Cette prise de position on ne peut plus claire du chef de l`Etat invite à la raison une partie de la presse ivoirienne, qui avait foncé tête baissée dans la brèche ouverte par des ragots, pensant pouvoir y trouver une belle occasion pour régler, en interne, ses comptes au Front populaire ivoirien (FPI). En réalité, elle s`associe sans certainement le savoir à une entreprise nuisible à l`image et aux intérêts de la Côte d`Ivoire, notre pays à nous tous.

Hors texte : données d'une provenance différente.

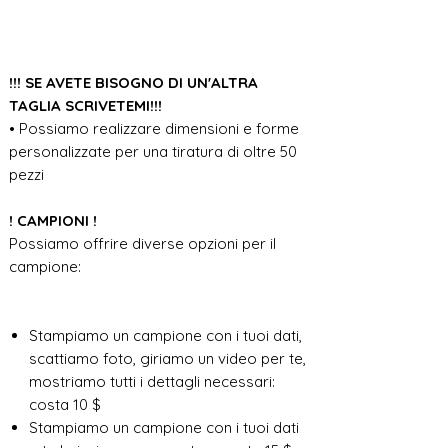
!!! SE AVETE BISOGNO DI UN'ALTRA
TAGLIA SCRIVETEMI!!!
• Possiamo realizzare dimensioni e forme
personalizzate per una tiratura di oltre 50
pezzi
! CAMPIONI !
Possiamo offrire diverse opzioni per il
campione:
Stampiamo un campione con i tuoi dati,
scattiamo foto, giriamo un video per te,
mostriamo tutti i dettagli necessari:
costa 10 $
Stampiamo un campione con i tuoi dati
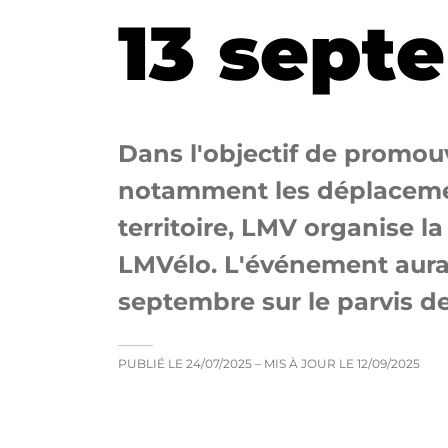
13 sept
Dans l'objectif de promouv
notamment les déplacemen
territoire, LMV organise l
LMVélo. L'événement aura 
septembre sur le parvis de
PUBLIÉ LE
24/07/2025
– MIS À JOUR LE
12/09/2025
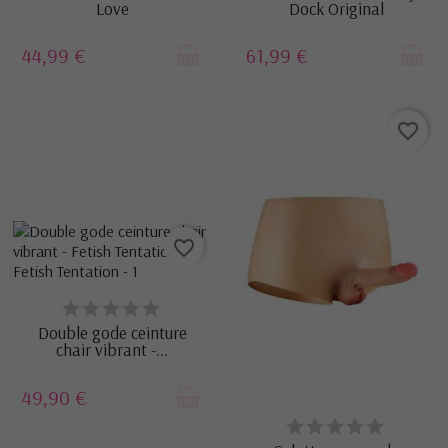
Love
Dock Original
44,99 €
61,99 €
favorite_border
favorite_border
DERNIERS ARTICLES EN
STOCK
Double gode ceinture
chair vibrant -...
49,90 €
DERNIERS ARTICLES EN
STOCK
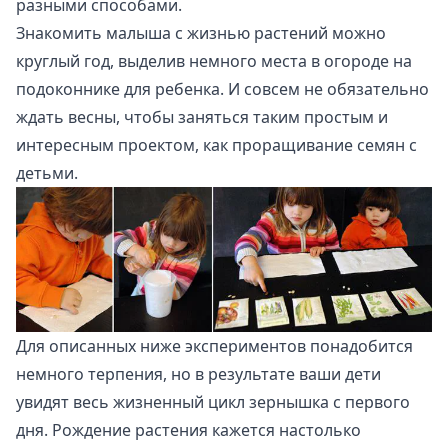
разными способами.
Знакомить малыша с жизнью растений можно
круглый год, выделив немного места в огороде на
подоконнике для ребенка. И совсем не обязательно
ждать весны, чтобы заняться таким простым и
интересным проектом, как проращивание семян с
детьми.
Для описанных ниже экспериментов понадобится
немного терпения, но в результате ваши дети
увидят весь жизненный цикл зернышка с первого
дня. Рождение растения кажется настолько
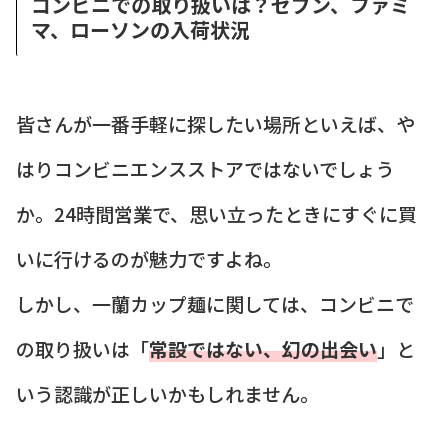
コンビニでの取り扱いは？セブン、ファミ
マ、ローソンの入荷状況
皆さんが一番手軽に探したい場所といえば、や
はりコンビニエンスストアではないでしょう
か。24時間営業で、思い立ったときにすぐに買
いに行けるのが魅力ですよね。
しかし、一蘭カップ麺に関しては、コンビニで
の取り扱いは「
常設ではない、幻の出会い
」と
いう認識が正しいかもしれません。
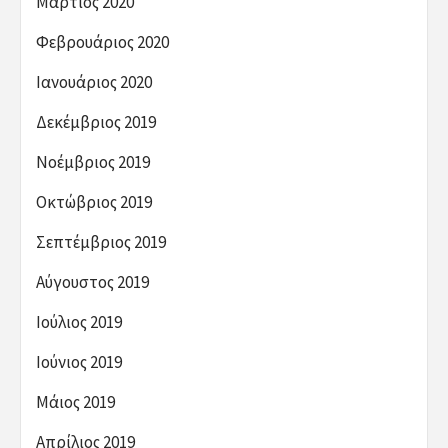
Μάρτιος 2020
Φεβρουάριος 2020
Ιανουάριος 2020
Δεκέμβριος 2019
Νοέμβριος 2019
Οκτώβριος 2019
Σεπτέμβριος 2019
Αύγουστος 2019
Ιούλιος 2019
Ιούνιος 2019
Μάιος 2019
Απρίλιος 2019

Le président de la République a invité cette presse-là à plus de sérénité et de responsabilité dans le traitement des informations mettant en jeu le positionnement de notre pays sur la scène internationale. A cet effet, il a précisé que la conservation du poste de gouverneur de la BCEAO est une véritable bataille. Une bataille qui doit être soutenue sans faille par tous les Ivoiriens et en particulier par la presse nationale qui doit éviter par des écrits incontrôlés de discréditer la Côte d`Ivoire dans ce combat et de donner ainsi des armes à ses adversaires pour l`affaiblir avant même la réunion de l`UEMOA qui reste déterminante pour notre pays.

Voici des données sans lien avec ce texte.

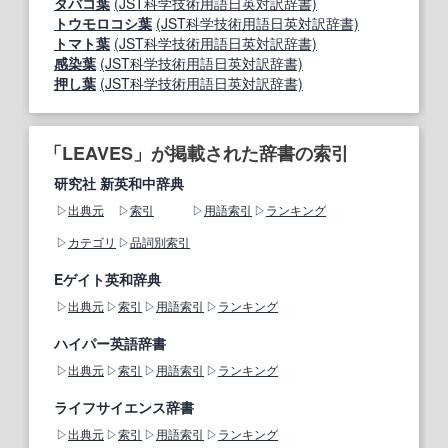
タバコ葉
(JST科学技術用語日英対訳辞書)
トウモロコシ葉
(JST科学技術用語日英対訳辞書)
トマト葉
(JST科学技術用語日英対訳辞書)
感染葉
(JST科学技術用語日英対訳辞書)
押し葉
(JST科学技術用語日英対訳辞書)
「LEAVES」が掲載された辞書の索引
研究社 新英和中辞典
出典元
索引
用語索引
ランキング
カテゴリ
品詞別索引
Eゲイト英和辞典
出典元
索引
用語索引
ランキング
ハイパー英語辞書
出典元
索引
用語索引
ランキング
ライフサイエンス辞書
出典元
索引
用語索引
ランキング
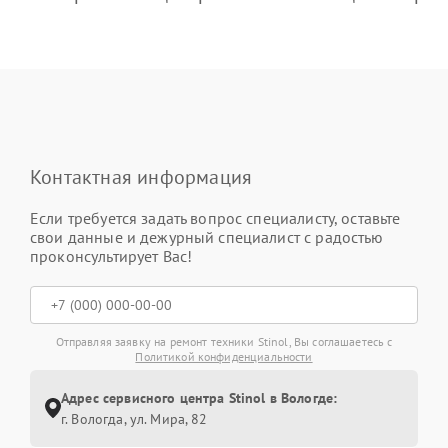
Контактная информация
Если требуется задать вопрос специалисту, оставьте
свои данные и дежурный специалист с радостью
проконсультирует Вас!
Отправляя заявку на ремонт техники Stinol, Вы соглашаетесь с
Политикой конфиденциальности
Адрес сервисного центра Stinol в Вологде:
г. Вологда, ул. Мира, 82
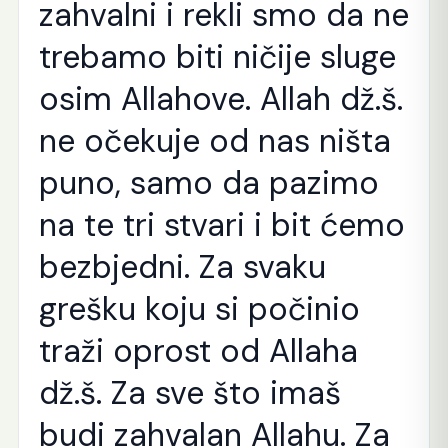
zahvalni i rekli smo da ne
trebamo biti ničije sluge
osim Allahove. Allah dž.š.
ne očekuje od nas ništa
puno, samo da pazimo
na te tri stvari i bit ćemo
bezbjedni. Za svaku
grešku koju si počinio
traži oprost od Allaha
dž.š. Za sve što imaš
budi zahvalan Allahu. Za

Compatriotes Ivoiriens, l`enjeu est la Côte d`Ivoire et non l`hégémonie du FPI sur l`échiquier politique national. Soutenons notre Président dans ce combat de sauvegarde de l`intérêt national. En effet, si le gouverneur devrait être choisi, sans aucun discernement notamment sans prendre en compte des critères économiques objectifs mais uniquement dans l`unique but qu`à cette fonction soit appelé un ressortissant de chacun des Etats membres de l`Union, cela ne saurait être sans méconnaître gravement le rôle prépondérant de notre pays. Le poste sera certainement rotatif si telle était la volonté de nos partenaires. Mais sans la Côte d`Ivoire, qui ne saurait demeurer une seconde de plus dans une alliance avec des partenaires qui refuseraient obstinément de lui reconnaître la place que lui confère son poids économique.
En tout état de cause, la Côte d`Ivoire peut entretenir des relations commerciales et économiques les plus diverses avec ses voisins, sans forcément avoir en partage avec eux, la même monnaie. L`Angleterre est membre de l`Union européenne sans pour autant être dans l`euro. Le Ghana, la Guinée, le Nigéria, la Mauritanie ont leur monnaie, le ciel ne leur est pas tombé sur la tête. Une monnaie ivoirienne peut être, il suffit seulement d`y croire.